--- PASSAGE Enclosed Below ---

It was long and intense, but the effort was worth it. (Brando Benifei MEP, EU Parliament press release)

While there is no new draft yet available it is clear that the AI Act will differ in some points from the draft and amendments the EU parliament had agreed upon in the summer. A good time to check in on what has changed: Is it as “historic” as some claim? Or is there too much compromise? Can it be both?

Compromises

With regards to the outstanding contentious points of the negotiations (banned applications, biometric identification and the handling of general-purpose AI models) compromises have been found in the following areas:

Banned applications: The list of outright banned applications of AI has more or less stayed untouched since the parliamentary draft (it is noteworthy that it considerably grown since the EU Commission’s ‍‍draft published in 2021). The list includes (between other items) a ban of biometric categorisation systems (e.g. political, religious, sexual orientation etc), untargeted collection of facial images from the internet or CCTV for face recognition, emotion recognition in the workplace or education and any form of social scoring system.

Biometric Identification Systems: Rather than the outright ban of BIS, there will be exceptions for law enforcement for the of use biometric identification systems by law enforcement, but limited to crimes mentioned in the AI Act.

Safeguards on general purpose AI : One of the most fought over questions were the requirements for general-purpose AI models (GPAI). The compromise means that different rules apply for models with different levels of impact, essentially introducing a two-tier system. GPAI models generally will have to adhere to transparency requirements as initially proposed by Parliament. These include drawing up technical documentation, complying with EU copyright law and disseminating detailed summaries about the content used for training.

There will however be special rules for “high-impact” GPAI models, such as conduct adversarial testing, incident reporting and model evaluations.

In addition, a right of consumers to launch complaints and the right to receive a “meaningful explanation” has been agreed upon.

Exceptions, biometrics and loopholes

It’s obvious that the EU Parliament has lost the fight over the full-on ban of AI powered biometric identification systems. Exceptions for law enforcement will be made. On the other hand, parliament was successful in limiting those application to crimes mentioned in the Act, rather than leaving it to the member states.

I would have wished for a clear and outright ban. as proposed by parliament. Historically, adding exceptions for law enforcement lead to the limits of the regulation being tested constantly, and even stretch it at times under the excuse of emergency.

As Algorithm Watch points out, the compromise also includes a wide ranging exception with regards to migrants⁴, though details will only be seen when the final text of the act has been published.

However I believe that the discussion about surveillance, use of biometric data and powers for law enforcement purposes should be better moved away from AI regulation to a political debate about basic rights. We need to strengthen the idea that personal rights are more important than potential toys for law enforcement. The EU parliament can and should tackle this in future EU wide regulation.

A process with transparency problems

This has been a long process. A lot of time has passed since the EU commission introduced the first draft of the AI Act in 2021.

The impact recent lobbying from governments and industry is worrying. While companies’ opinions should be heard on regulation, the process has been opaque and obviously coordinated to leave parliament as little time to respond as possible. Considering the intransigence of the decision process, industry appears to have an advantage over the civil society when it comes to access to the parties in the negotiations.

While we learned more about the trilogue than we normally do, it is still an opaque and hard to follow process. There is a clear lack of transparency, maybe even a deficit of democracy, here.

--- End of Enclosed PASSAGE ---

> _WORK TO COMPLETE_
a – Repeat the part of the AI Act commentary from "I would have" up to and including "has been published.".
b – Answer these questions from the AI Act commentary:
(i) In what year did the EU Commission publish its first draft of the AI Act?
(ii) What kind of system does the compromise on general-purpose AI models essentially introduce?
(iii) To what is law enforcement use of biometric identification systems limited?

--- INFORMATION SUPPLIED Enclosed Below ---

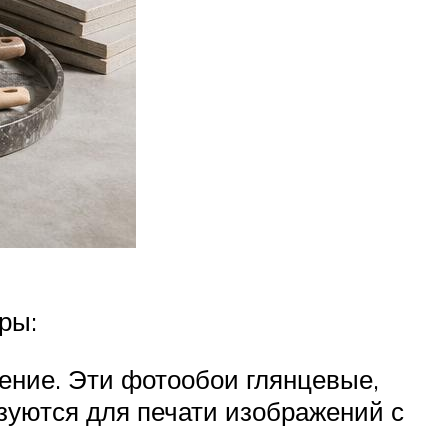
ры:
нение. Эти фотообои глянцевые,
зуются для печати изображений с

--- End of Enclosed INFORMATION SUPPLIED ---
--- INFORMATION SUPPLIED Enclosed Below ---

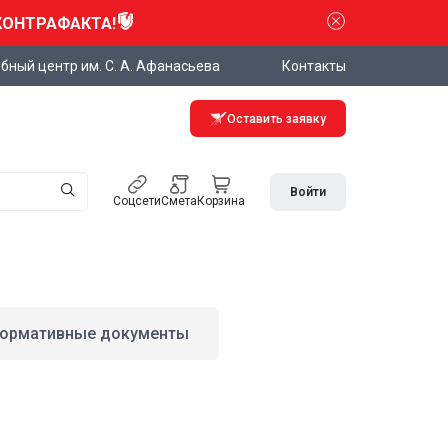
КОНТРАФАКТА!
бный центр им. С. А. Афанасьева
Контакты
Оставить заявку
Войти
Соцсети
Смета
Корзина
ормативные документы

--- End of Enclosed INFORMATION SUPPLIED ---
--- INFORMATION SUPPLIED Enclosed Below ---

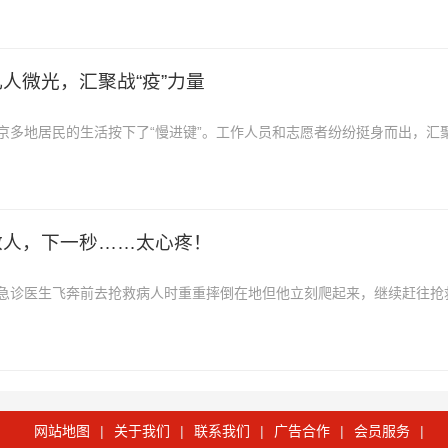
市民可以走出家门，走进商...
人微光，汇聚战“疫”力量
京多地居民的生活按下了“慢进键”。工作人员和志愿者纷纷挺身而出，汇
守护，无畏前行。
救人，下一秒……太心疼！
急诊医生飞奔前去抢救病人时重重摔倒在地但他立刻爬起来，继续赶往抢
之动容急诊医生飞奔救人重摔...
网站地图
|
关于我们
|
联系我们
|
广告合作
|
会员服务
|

--- End of Enclosed INFORMATION SUPPLIED ---

> _YOUR WRITTEN ANSWERS_
a –
I would have wished for a clear and outright ban. as proposed by parliament. Historically, adding exceptions for law enforcement lead to the limits of the regulation being tested constantly, and even stretch it at times under the excuse of emergency.

As Algorithm Watch points out, the compromise also includes a wide ranging exception with regards to migrants⁴, though details will only be seen when the final text of the act has been published.

b –
(i) 2021
(ii) A two-tier system
(iii) Crimes mentioned in the AI Act